● **Exercise brief**:
Give back an exact copy of the lines in the records below, from the line that has "thumb tip: (217, 843)" through the line that has "ring pip: (258, 429)", and nothing besides.

● **Exercise data**:
=======
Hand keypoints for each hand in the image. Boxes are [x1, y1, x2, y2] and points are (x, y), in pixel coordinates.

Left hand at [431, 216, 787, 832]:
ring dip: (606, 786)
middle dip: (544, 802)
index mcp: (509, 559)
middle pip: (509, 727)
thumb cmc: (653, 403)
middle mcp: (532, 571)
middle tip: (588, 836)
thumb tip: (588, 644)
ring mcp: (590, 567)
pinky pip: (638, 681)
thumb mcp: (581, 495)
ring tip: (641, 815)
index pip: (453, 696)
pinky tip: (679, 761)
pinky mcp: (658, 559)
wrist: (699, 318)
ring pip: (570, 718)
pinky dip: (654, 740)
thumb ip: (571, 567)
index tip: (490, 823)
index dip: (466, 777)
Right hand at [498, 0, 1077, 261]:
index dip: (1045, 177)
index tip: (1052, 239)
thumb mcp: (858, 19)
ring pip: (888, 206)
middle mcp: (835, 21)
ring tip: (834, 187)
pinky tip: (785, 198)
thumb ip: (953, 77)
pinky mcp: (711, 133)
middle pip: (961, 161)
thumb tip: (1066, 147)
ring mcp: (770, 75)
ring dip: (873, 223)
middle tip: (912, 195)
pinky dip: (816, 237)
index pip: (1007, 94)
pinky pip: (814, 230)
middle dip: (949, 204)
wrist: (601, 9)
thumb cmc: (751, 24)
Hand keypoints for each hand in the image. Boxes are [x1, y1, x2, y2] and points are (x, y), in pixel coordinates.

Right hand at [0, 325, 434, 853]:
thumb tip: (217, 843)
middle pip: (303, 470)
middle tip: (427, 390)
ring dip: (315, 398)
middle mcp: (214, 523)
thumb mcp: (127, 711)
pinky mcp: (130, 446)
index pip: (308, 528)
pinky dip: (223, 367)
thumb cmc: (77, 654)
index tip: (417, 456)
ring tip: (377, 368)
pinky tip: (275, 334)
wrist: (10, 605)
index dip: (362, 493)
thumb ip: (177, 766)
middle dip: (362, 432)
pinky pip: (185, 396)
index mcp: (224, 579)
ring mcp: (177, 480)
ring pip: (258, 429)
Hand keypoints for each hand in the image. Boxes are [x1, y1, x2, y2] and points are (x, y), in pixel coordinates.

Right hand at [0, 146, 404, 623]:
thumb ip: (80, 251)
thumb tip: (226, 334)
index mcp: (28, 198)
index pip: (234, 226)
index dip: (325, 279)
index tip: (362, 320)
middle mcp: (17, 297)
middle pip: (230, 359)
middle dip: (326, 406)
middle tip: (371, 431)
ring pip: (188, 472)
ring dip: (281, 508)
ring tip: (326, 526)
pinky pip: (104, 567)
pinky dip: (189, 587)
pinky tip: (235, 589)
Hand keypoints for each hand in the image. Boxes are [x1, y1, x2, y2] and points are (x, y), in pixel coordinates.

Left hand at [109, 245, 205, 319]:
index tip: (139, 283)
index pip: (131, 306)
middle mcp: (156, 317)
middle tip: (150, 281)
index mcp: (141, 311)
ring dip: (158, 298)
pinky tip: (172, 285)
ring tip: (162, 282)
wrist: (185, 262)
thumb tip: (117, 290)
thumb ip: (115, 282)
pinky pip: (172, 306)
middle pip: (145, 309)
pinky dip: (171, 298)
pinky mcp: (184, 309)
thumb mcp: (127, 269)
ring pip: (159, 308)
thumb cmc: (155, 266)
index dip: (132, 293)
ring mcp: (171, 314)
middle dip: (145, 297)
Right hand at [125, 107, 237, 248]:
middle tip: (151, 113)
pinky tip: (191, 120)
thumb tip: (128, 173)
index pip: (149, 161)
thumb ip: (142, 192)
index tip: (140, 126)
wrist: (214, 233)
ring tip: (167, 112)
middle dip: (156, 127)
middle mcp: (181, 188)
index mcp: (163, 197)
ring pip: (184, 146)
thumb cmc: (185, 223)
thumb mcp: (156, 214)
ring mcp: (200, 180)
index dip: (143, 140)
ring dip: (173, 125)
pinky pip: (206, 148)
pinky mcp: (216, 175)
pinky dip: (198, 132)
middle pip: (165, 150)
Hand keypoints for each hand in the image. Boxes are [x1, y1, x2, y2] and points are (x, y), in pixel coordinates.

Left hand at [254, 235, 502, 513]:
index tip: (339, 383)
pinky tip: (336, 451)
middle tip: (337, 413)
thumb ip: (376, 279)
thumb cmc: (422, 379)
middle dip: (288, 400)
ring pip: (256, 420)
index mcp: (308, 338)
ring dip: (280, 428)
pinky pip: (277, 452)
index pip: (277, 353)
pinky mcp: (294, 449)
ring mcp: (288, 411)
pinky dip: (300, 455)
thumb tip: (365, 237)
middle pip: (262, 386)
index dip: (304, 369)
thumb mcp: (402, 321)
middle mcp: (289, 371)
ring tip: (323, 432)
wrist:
=======
● **Completed exercise**:
thumb tip: (217, 843)
middle pip: (303, 470)
middle tip: (427, 390)
ring dip: (315, 398)
middle mcp: (214, 523)
thumb mcp: (127, 711)
pinky mcp: (130, 446)
index pip: (308, 528)
pinky dip: (223, 367)
thumb cmc: (77, 654)
index tip: (417, 456)
ring tip: (377, 368)
pinky tip: (275, 334)
wrist: (10, 605)
index dip: (362, 493)
thumb ip: (177, 766)
middle dip: (362, 432)
pinky pip: (185, 396)
index mcp: (224, 579)
ring mcp: (177, 480)
ring pip: (258, 429)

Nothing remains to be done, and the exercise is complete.